PeterDonis said:
By "brute force sampling" I did not mean an exhaustive search; of course that's not possible. I meant a search to some finite depth that is manageable in terms of the computational power available, and then applying heuristics to evaluate each branch of the search tree and pick the one with the highest estimated probability of winning.Which, as I understand it, is how the heuristics are developed that evaluate the branches of the finite search tree.
The big breakthrough came when they got machine learning to work. That means no programming. The system figures out its own heuristics, which may be inscrutable. This took about sixty years of development culminating in AlphaGo. But that wasn't all. AlphaGo began with a training set. Next was AlphaZero. No training set. It learns purely by competing with itself. AlphaZero became world chess champion after two or so days of this, then after five days or so defeated AlphaGo to become world Go champion. Now that's true machine learning.
To me, "heuristics that no one can explain" is a pretty good definition of intuition, or at least expertise.
PeterDonis said:
Go might be something of an outlier in that, as you describe it, the methods used by AI are similar to the methods used by human champions. AFAIK that was not the case in chess, where the methods used by, e.g., Deep Blue are nothing like the methods used by human champions. I would expect that is also true of incomplete information games like poker. Of course, humans might decide to adjust their methods of play after seeing what AIs do. Or humans might find the games less interesting when they realize that AIs can dominate them using methods that humans cannot adopt or don't find to be interesting.

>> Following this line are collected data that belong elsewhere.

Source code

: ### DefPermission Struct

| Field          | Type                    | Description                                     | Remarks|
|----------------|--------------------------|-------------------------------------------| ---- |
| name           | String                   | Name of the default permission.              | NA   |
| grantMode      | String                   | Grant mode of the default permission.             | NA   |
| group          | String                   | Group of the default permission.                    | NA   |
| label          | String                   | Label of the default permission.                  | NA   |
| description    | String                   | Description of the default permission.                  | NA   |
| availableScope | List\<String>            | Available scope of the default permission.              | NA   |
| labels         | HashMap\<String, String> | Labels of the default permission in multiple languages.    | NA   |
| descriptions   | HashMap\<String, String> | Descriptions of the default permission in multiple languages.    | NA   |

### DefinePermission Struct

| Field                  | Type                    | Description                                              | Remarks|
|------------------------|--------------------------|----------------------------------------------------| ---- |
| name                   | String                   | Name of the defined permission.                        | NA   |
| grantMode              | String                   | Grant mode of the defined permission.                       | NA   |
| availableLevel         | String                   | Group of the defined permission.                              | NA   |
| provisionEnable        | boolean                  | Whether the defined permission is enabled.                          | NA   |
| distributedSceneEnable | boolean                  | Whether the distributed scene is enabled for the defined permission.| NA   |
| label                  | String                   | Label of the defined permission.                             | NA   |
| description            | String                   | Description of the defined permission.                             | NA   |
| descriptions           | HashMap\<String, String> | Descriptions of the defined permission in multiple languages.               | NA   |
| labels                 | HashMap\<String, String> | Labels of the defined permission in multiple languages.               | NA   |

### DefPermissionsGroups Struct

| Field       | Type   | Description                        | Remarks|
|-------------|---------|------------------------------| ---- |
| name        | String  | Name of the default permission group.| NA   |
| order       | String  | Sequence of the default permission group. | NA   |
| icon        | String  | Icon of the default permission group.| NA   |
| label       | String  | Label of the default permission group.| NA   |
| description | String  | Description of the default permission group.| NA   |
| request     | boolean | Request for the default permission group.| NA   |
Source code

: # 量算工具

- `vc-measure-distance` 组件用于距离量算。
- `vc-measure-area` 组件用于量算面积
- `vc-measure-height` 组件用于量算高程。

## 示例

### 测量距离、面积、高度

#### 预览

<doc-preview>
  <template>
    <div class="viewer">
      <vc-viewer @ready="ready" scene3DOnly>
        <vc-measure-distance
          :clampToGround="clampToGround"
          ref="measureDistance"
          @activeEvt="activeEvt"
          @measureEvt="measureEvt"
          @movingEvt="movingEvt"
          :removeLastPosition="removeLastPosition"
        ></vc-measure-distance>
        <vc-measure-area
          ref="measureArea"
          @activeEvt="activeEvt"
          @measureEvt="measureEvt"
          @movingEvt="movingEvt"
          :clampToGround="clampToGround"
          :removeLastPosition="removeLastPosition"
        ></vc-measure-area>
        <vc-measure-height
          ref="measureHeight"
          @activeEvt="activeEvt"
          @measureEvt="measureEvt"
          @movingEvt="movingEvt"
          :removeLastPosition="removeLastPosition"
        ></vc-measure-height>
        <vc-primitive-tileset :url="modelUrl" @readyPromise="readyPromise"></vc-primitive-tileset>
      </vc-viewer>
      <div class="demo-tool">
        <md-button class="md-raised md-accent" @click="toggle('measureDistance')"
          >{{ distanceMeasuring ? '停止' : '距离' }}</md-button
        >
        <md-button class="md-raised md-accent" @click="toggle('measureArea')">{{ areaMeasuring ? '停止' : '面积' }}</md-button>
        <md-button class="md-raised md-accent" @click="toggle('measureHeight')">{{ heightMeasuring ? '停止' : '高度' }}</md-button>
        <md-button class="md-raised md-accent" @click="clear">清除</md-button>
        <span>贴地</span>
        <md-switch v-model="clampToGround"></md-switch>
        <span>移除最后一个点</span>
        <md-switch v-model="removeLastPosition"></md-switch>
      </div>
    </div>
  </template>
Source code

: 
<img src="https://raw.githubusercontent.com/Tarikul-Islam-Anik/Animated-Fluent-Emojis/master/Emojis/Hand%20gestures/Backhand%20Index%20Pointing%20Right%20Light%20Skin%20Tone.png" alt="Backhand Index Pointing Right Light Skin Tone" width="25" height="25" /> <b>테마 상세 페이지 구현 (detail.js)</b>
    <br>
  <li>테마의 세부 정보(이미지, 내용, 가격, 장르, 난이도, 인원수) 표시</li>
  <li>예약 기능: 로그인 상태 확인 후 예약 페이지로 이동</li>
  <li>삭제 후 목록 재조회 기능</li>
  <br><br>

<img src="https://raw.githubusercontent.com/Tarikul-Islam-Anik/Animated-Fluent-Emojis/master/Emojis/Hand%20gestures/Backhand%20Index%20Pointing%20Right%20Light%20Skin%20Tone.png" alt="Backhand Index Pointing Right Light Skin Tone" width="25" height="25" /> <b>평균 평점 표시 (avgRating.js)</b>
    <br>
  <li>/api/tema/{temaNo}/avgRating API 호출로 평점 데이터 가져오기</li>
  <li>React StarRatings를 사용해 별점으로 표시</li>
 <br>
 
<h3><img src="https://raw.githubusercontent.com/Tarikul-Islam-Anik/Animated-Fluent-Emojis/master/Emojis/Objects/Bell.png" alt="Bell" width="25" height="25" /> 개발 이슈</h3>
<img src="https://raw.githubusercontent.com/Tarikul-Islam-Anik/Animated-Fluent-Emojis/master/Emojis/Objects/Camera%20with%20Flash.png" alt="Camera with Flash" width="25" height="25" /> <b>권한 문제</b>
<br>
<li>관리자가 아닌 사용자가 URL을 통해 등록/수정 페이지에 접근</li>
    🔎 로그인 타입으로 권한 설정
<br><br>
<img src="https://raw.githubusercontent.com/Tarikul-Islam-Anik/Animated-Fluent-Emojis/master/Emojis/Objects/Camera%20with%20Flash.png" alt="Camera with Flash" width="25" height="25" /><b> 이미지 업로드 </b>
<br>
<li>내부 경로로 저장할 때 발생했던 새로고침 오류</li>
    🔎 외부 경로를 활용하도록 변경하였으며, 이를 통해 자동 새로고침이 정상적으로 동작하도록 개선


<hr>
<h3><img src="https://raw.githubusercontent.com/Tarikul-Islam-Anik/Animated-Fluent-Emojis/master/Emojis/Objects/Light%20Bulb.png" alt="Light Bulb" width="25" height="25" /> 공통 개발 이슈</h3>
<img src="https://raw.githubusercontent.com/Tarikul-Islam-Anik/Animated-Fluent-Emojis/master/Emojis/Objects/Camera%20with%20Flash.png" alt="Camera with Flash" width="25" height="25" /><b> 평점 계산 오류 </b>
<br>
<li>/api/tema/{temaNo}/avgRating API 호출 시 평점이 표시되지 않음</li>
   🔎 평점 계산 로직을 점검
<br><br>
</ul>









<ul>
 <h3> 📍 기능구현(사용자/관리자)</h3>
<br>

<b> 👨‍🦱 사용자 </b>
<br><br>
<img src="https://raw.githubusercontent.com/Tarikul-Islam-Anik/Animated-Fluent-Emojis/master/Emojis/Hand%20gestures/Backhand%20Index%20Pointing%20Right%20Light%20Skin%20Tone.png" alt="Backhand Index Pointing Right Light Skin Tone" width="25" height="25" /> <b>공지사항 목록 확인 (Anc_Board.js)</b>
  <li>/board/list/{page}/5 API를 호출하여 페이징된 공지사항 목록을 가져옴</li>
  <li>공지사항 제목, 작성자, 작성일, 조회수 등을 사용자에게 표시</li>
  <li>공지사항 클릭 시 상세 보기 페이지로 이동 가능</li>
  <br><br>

Humans may adjust their play but it is like John Henry against the steam drill. It is notable that world chess champion Magnus Carlson has decided not to defend his title. Today his preparation would be working with an AI, memorizing moves as white. For example in the WC qualifying tournament a player with black was widely praised for responding to white's memorized best moves with nineteen consecutive optimal moves, eventually leading to a draw. (Since the memorized moves take practically no time the responder then had a time deficit, but not enough to sink his ship.) For a world championship this memorization is such a tedious task that Carlson decided it wasn't worth it.
Furthermore Carlson accused Hans Niemann of cheating because this man found the optimal moves too quickly. Carlson said there must have been a spy in his camp who informed the opponent what Carlson was working on so that the guy could memorize the optimal responses. Neimann responded that he had indeed memorized them by way of having deduced/inferred/guessed what Carlson would throw at him. No rule against that. It's possible. Neimann has sued for an absurd sum. If Carlson can't get any evidence otherwise he'll have to settle.

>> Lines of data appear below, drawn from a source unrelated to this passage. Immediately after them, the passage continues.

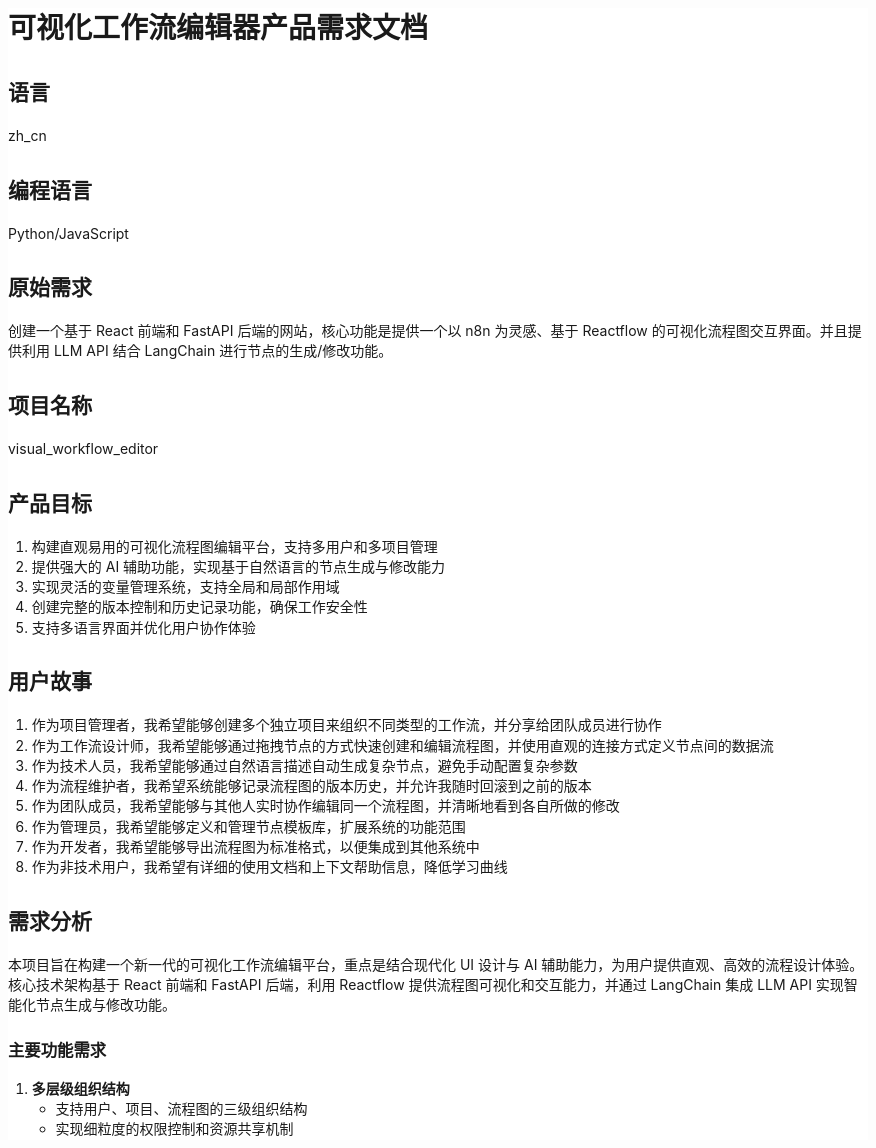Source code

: # 可视化工作流编辑器产品需求文档

## 语言

zh_cn

## 编程语言

Python/JavaScript

## 原始需求

创建一个基于 React 前端和 FastAPI 后端的网站，核心功能是提供一个以 n8n 为灵感、基于 Reactflow 的可视化流程图交互界面。并且提供利用 LLM API 结合 LangChain 进行节点的生成/修改功能。

## 项目名称

visual_workflow_editor

## 产品目标

1. 构建直观易用的可视化流程图编辑平台，支持多用户和多项目管理
2. 提供强大的 AI 辅助功能，实现基于自然语言的节点生成与修改能力
3. 实现灵活的变量管理系统，支持全局和局部作用域
4. 创建完整的版本控制和历史记录功能，确保工作安全性
5. 支持多语言界面并优化用户协作体验

## 用户故事

1. 作为项目管理者，我希望能够创建多个独立项目来组织不同类型的工作流，并分享给团队成员进行协作
2. 作为工作流设计师，我希望能够通过拖拽节点的方式快速创建和编辑流程图，并使用直观的连接方式定义节点间的数据流
3. 作为技术人员，我希望能够通过自然语言描述自动生成复杂节点，避免手动配置复杂参数
4. 作为流程维护者，我希望系统能够记录流程图的版本历史，并允许我随时回滚到之前的版本
5. 作为团队成员，我希望能够与其他人实时协作编辑同一个流程图，并清晰地看到各自所做的修改
6. 作为管理员，我希望能够定义和管理节点模板库，扩展系统的功能范围
7. 作为开发者，我希望能够导出流程图为标准格式，以便集成到其他系统中
8. 作为非技术用户，我希望有详细的使用文档和上下文帮助信息，降低学习曲线

## 需求分析

本项目旨在构建一个新一代的可视化工作流编辑平台，重点是结合现代化 UI 设计与 AI 辅助能力，为用户提供直观、高效的流程设计体验。核心技术架构基于 React 前端和 FastAPI 后端，利用 Reactflow 提供流程图可视化和交互能力，并通过 LangChain 集成 LLM API 实现智能化节点生成与修改功能。

### 主要功能需求

1. **多层级组织结构**
   - 支持用户、项目、流程图的三级组织结构
   - 实现细粒度的权限控制和资源共享机制
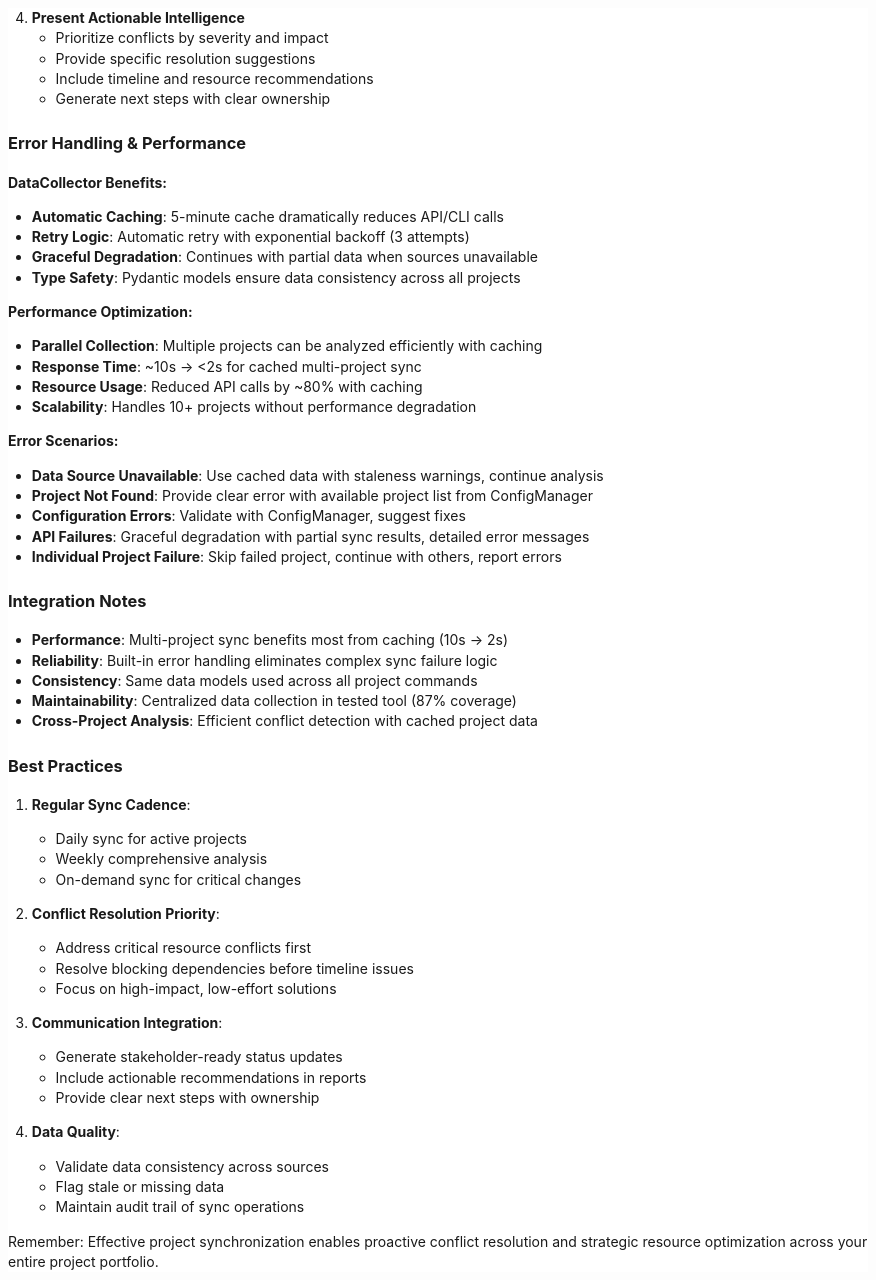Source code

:4. **Present Actionable Intelligence**
   - Prioritize conflicts by severity and impact
   - Provide specific resolution suggestions
   - Include timeline and resource recommendations
   - Generate next steps with clear ownership

### Error Handling & Performance

**DataCollector Benefits:**
- **Automatic Caching**: 5-minute cache dramatically reduces API/CLI calls
- **Retry Logic**: Automatic retry with exponential backoff (3 attempts)
- **Graceful Degradation**: Continues with partial data when sources unavailable
- **Type Safety**: Pydantic models ensure data consistency across all projects

**Performance Optimization:**
- **Parallel Collection**: Multiple projects can be analyzed efficiently with caching
- **Response Time**: ~10s → <2s for cached multi-project sync
- **Resource Usage**: Reduced API calls by ~80% with caching
- **Scalability**: Handles 10+ projects without performance degradation

**Error Scenarios:**
- **Data Source Unavailable**: Use cached data with staleness warnings, continue analysis
- **Project Not Found**: Provide clear error with available project list from ConfigManager
- **Configuration Errors**: Validate with ConfigManager, suggest fixes
- **API Failures**: Graceful degradation with partial sync results, detailed error messages
- **Individual Project Failure**: Skip failed project, continue with others, report errors

### Integration Notes

- **Performance**: Multi-project sync benefits most from caching (10s → 2s)
- **Reliability**: Built-in error handling eliminates complex sync failure logic
- **Consistency**: Same data models used across all project commands
- **Maintainability**: Centralized data collection in tested tool (87% coverage)
- **Cross-Project Analysis**: Efficient conflict detection with cached project data

### Best Practices

1. **Regular Sync Cadence**:
   - Daily sync for active projects
   - Weekly comprehensive analysis
   - On-demand sync for critical changes

2. **Conflict Resolution Priority**:
   - Address critical resource conflicts first
   - Resolve blocking dependencies before timeline issues
   - Focus on high-impact, low-effort solutions

3. **Communication Integration**:
   - Generate stakeholder-ready status updates
   - Include actionable recommendations in reports
   - Provide clear next steps with ownership

4. **Data Quality**:
   - Validate data consistency across sources
   - Flag stale or missing data
   - Maintain audit trail of sync operations

Remember: Effective project synchronization enables proactive conflict resolution and strategic resource optimization across your entire project portfolio.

As for poker players they can just forget it. I'd have to say producing a winning poker system seems easy compared with Go. The AI can use game theory to find an optimal path. The next step is to take greater advantage of human players' deviations from said path. The best a poor boy can do against such a system is statistically break even. This would be no small achievement.
ChatGPT is the latest milestone. Expect it to improve rapidly, presumably by developing expertise in specialized domains.
Go continues unchanged. They are fortunate in that the space is so large that such memorization is unfeasible. Sure, they can't beat the steam drill, but so what? They can still compete against one another as they always have. Machines can lift much greater weights than can human weight lifters. This doesn't stop humans from doing it.